* _YOUR TASK_: Restate the whole listing below word for word and keep the images out.
(EXCERPTED DATA begins)
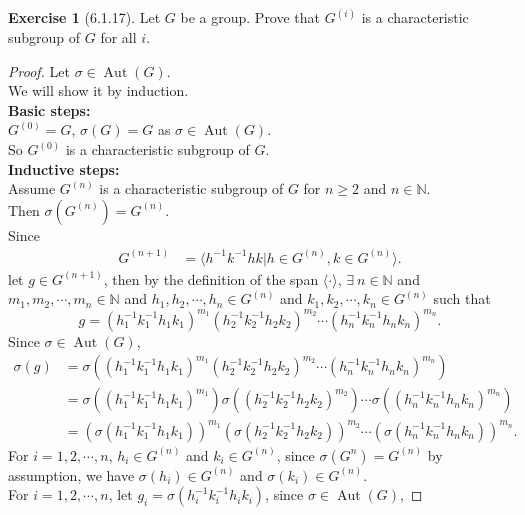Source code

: \documentclass{amsart}
\newcommand{\bbn}{\mathbb{N}}
\theoremstyle{plain}
\theoremstyle{definition}
\newtheorem{exer}[lem]{Exercise}
\begin{document}
\begin{exer}[6.1.17]
Let $G$ be a group. 
Prove that $G^{(i)}$ is a characteristic subgroup of $G$ for all $i$. 
\begin{proof}
	Let $\sigma \in \operatorname{Aut}(G)$.\\
	We will show it by induction.\\
	\textbf{Basic steps:}\\
	$G^{(0)} = G$, $\sigma(G) = G$ as $\sigma\in \operatorname{Aut}(G)$.\\
	So $G^{(0)}$ is a characteristic subgroup of $G$.\\
	\textbf{Inductive steps:}\\
	Assume $G^{(n)}$ is a characteristic subgroup of $G$ for $n \geq 2$ and $n \in \bbn$.\\
	Then $\sigma(G^{(n)}) = G^{(n)}$.\\
	Since 
  	\begin{align*}
	  G^{(n+1)} &= \langle h^{-1}k^{-1}hk|h \in G^{(n)}, k \in G^{(n)}\rangle.
  	\end{align*}
  	let $g \in G^{(n+1)}$, then by the definition of the span $\langle\cdot\rangle$, $\exists \ n \in \bbn$ and $m_1,m_2,\cdots,m_n \in \bbn$ and $h_1,h_2,\cdots,h_n \in G^{(n)}$ and $k_1,k_2,\cdots,k_n \in G^{(n)}$ such that
  	\[g = \left(h_1^{-1}k_1^{-1}h_1k_1\right)^{m_1}\left(h_2^{-1}k_2^{-1}h_2k_2\right)^{m_2}\cdots \left(h_n^{-1}k_n^{-1}h_nk_n\right)^{m_n} .\]
  	Since $\sigma \in \operatorname{Aut}(G)$, 
  	\begin{align*}
  	  \sigma(g) &= \sigma \left(\left(h_1^{-1}k_1^{-1}h_1k_1\right)^{m_1}\left(h_2^{-1}k_2^{-1}h_2k_2\right)^{m_2}\cdots \left(h_n^{-1}k_n^{-1}h_nk_n\right)^{m_n}  \right)\\
  	  			  	   	&=\sigma \left(\left(h_1^{-1}k_1^{-1}h_1k_1\right)^{m_1}\right) \sigma \left(\left(h_2^{-1}k_2^{-1}h_2k_2\right)^{m_2}\right)\cdots \sigma\left(\left (h_n^{-1}k_n^{-1}h_nk_n\right) ^{m_n}\right)		\\
  	  			  	   &=\left(\sigma\left(h_1^{-1}k_1^{-1}h_1k_1\right)\right)^{m_1}  \left(\sigma\left(h_2^{-1}k_2^{-1}h_2k_2\right)\right)^{m_2}\cdots \left(\sigma\left (h_n^{-1}k_n^{-1}h_nk_n\right)\right) ^{m_n}.	
  	\end{align*}
  	For $i = 1,2,\cdots,n$, $h_i \in G^{(n)}$ and $k_i \in G^{(n)}$, since $\sigma(G^n) = G^{(n)}$ by assumption, we have $\sigma(h_i) \in G^{(n)}$ and $\sigma(k_i)\in G^{(n)}$.\\
  	For $i = 1,2,\cdots,n$, let $g_i = \sigma\left(h_i^{-1}k_i^{-1}h_ik_i\right)$, since $\sigma \in \operatorname{Aut}(G)$,

\end{proof}
\end{exer}
\end{document}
(EXCERPTED DATA ends)
* _SOLUTION_:
Source code

: \documentclass{amsart}
\newcommand{\bbn}{\mathbb{N}}
\theoremstyle{plain}
\theoremstyle{definition}
\newtheorem{exer}[lem]{Exercise}
\begin{document}
\begin{exer}[6.1.17]
Let $G$ be a group. 
Prove that $G^{(i)}$ is a characteristic subgroup of $G$ for all $i$. 
\begin{proof}
	Let $\sigma \in \operatorname{Aut}(G)$.\\
	We will show it by induction.\\
	\textbf{Basic steps:}\\
	$G^{(0)} = G$, $\sigma(G) = G$ as $\sigma\in \operatorname{Aut}(G)$.\\
	So $G^{(0)}$ is a characteristic subgroup of $G$.\\
	\textbf{Inductive steps:}\\
	Assume $G^{(n)}$ is a characteristic subgroup of $G$ for $n \geq 2$ and $n \in \bbn$.\\
	Then $\sigma(G^{(n)}) = G^{(n)}$.\\
	Since 
  	\begin{align*}
	  G^{(n+1)} &= \langle h^{-1}k^{-1}hk|h \in G^{(n)}, k \in G^{(n)}\rangle.
  	\end{align*}
  	let $g \in G^{(n+1)}$, then by the definition of the span $\langle\cdot\rangle$, $\exists \ n \in \bbn$ and $m_1,m_2,\cdots,m_n \in \bbn$ and $h_1,h_2,\cdots,h_n \in G^{(n)}$ and $k_1,k_2,\cdots,k_n \in G^{(n)}$ such that
  	\[g = \left(h_1^{-1}k_1^{-1}h_1k_1\right)^{m_1}\left(h_2^{-1}k_2^{-1}h_2k_2\right)^{m_2}\cdots \left(h_n^{-1}k_n^{-1}h_nk_n\right)^{m_n} .\]
  	Since $\sigma \in \operatorname{Aut}(G)$, 
  	\begin{align*}
  	  \sigma(g) &= \sigma \left(\left(h_1^{-1}k_1^{-1}h_1k_1\right)^{m_1}\left(h_2^{-1}k_2^{-1}h_2k_2\right)^{m_2}\cdots \left(h_n^{-1}k_n^{-1}h_nk_n\right)^{m_n}  \right)\\
  	  			  	   	&=\sigma \left(\left(h_1^{-1}k_1^{-1}h_1k_1\right)^{m_1}\right) \sigma \left(\left(h_2^{-1}k_2^{-1}h_2k_2\right)^{m_2}\right)\cdots \sigma\left(\left (h_n^{-1}k_n^{-1}h_nk_n\right) ^{m_n}\right)		\\
  	  			  	   &=\left(\sigma\left(h_1^{-1}k_1^{-1}h_1k_1\right)\right)^{m_1}  \left(\sigma\left(h_2^{-1}k_2^{-1}h_2k_2\right)\right)^{m_2}\cdots \left(\sigma\left (h_n^{-1}k_n^{-1}h_nk_n\right)\right) ^{m_n}.	
  	\end{align*}
  	For $i = 1,2,\cdots,n$, $h_i \in G^{(n)}$ and $k_i \in G^{(n)}$, since $\sigma(G^n) = G^{(n)}$ by assumption, we have $\sigma(h_i) \in G^{(n)}$ and $\sigma(k_i)\in G^{(n)}$.\\
  	For $i = 1,2,\cdots,n$, let $g_i = \sigma\left(h_i^{-1}k_i^{-1}h_ik_i\right)$, since $\sigma \in \operatorname{Aut}(G)$,

\end{proof}
\end{exer}
\end{document}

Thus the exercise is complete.